Case Study: How Accurate are Air Quality Measurements?

12. Case Study: How Accurate are Air Quality Measurements?

California is prone to wildfires, so much so that its residents (like the authors of this book) sometimes say that California is “always on fire”. In 2020, forty separate fires covered the State in smoke, caused thousands of people to evacuate, and more than twelve billion dollars in damages (Fig. 12.1).

ca-fires

Fig. 12.1 Satellite image from August 2020 showing smoke covering California. (Image from Wikipedia licensed under CC BY-SA 3.0 IGO.)

In places like California, people use air quality measurements to learn what kinds of protective measures they need to take. Depending on conditions, people may wish to wear a mask, use air filters, or avoid going outside altogether.
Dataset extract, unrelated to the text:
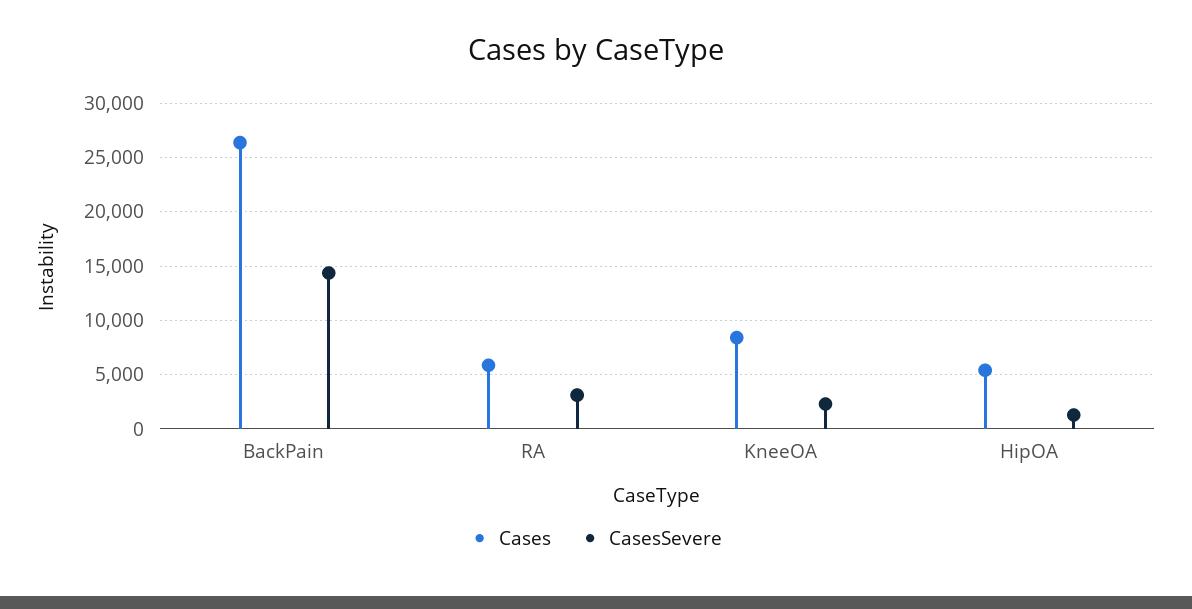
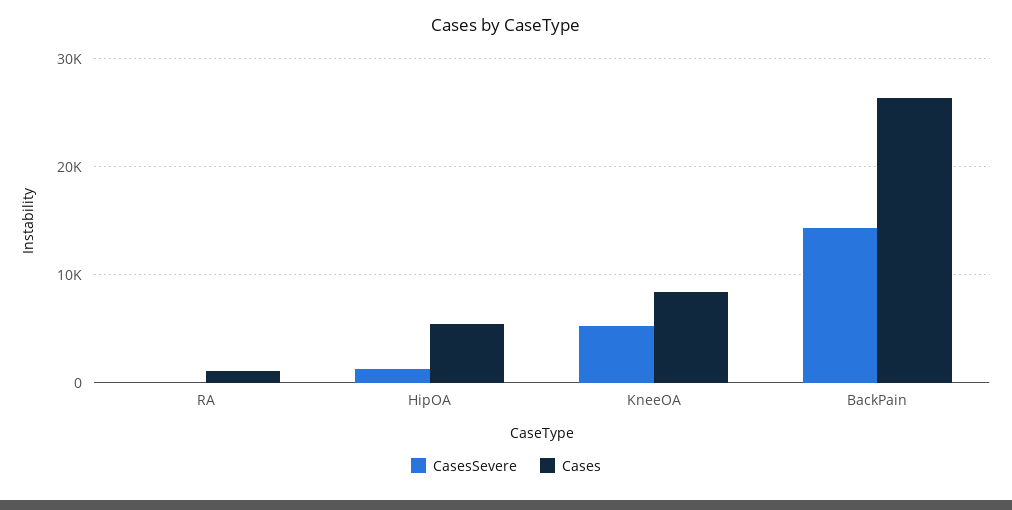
Cases, RA: 6000 -> 1000
CasesSevere, RA: 3000 -> 0
CasesSevere, KneeOA: 2000 -> 5000

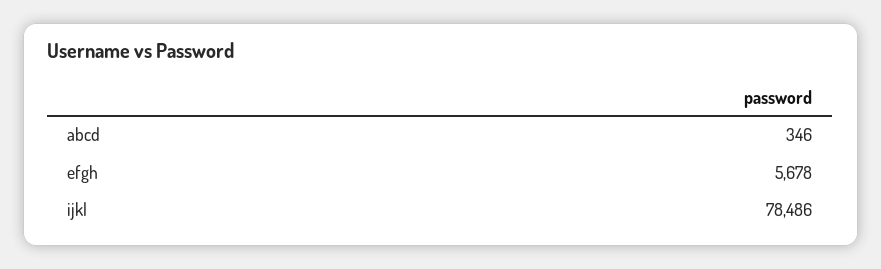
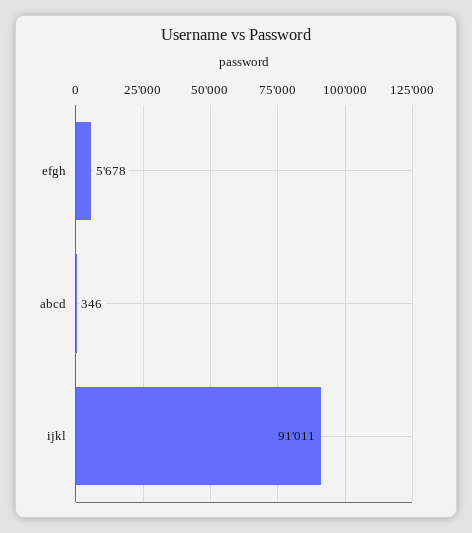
ijkl: 78486 -> 91011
In the United States, one important source of air quality information is the Air Quality System (AQS), run by the US government. AQS places high-quality sensors at locations across the US and makes their data available to the public. These sensors are carefully calibrated to strict standards—in fact, the AQS sensors are generally seen as the gold standard for accuracy. However, they have a few downsides. The sensors are expensive: typically between $15,000 and $40,000 each. This means that there are fewer sensors, and they are further apart. Someone living far away from a sensor might not be able to use AQS data for their personal use. Also, AQS sensors do not provide real-time data. Since the data undergo extensive calibration, they are only released hourly and have a time lag of one to two hours. In essence, the AQS sensors are accurate but not timely.

In contrast, PurpleAir sensors sell for about $250 and can be easily installed at home. With the lower price point, thousands of people across the US have purchased these sensors for personal use. The sensors can connect to a home WiFi network so the air quality can be easily monitored, and they can report data back to PurpleAir. In 2020, thousands of owners of PurpleAir sensors made publicly available their sensors’ measurements. Compared to the AQS sensors, PurpleAir sensors are more timely. They report measurements every two minutes rather than every hour. Since there are more deployed PurpleAir sensors, more people live close enough to a sensor to make use of the data. However, PurpleAir sensors are less accurate. To make the sensors affordable, PurpleAir uses a simpler method to count particles in the air. This means that PurpleAir measurements can report that air quality is worse than it really is (see Josh Hug’s blog post). In essence, PurpleAir sensors tend to be timely but less accurate.

In this chapter we plan to use the AQS sensor measurements to improve the PurpleAir measurements. It’s a big task, and we follow the analysis first developed by Karoline Barkjohn, Brett Gannt, and Andrea Clements from the US Environmental Protection Agency. Barkjohn and group’s work was so successful that, as of this writing, the official US government maps, like the AirNow Fire and Smoke map, includes both AQS and PurpleAir sensors, and applies Barkjohn’s correction to the PurpleAir data.

Our work follows the data science life cycle, beginning with considering the question and the scope of the available data. Much of our effort is spent cleaning and wrangling the data into shape for analysis, but we also carry out an exploratory data analysis and build a model for generalization. We begin by considering the question and the design and scope of the data.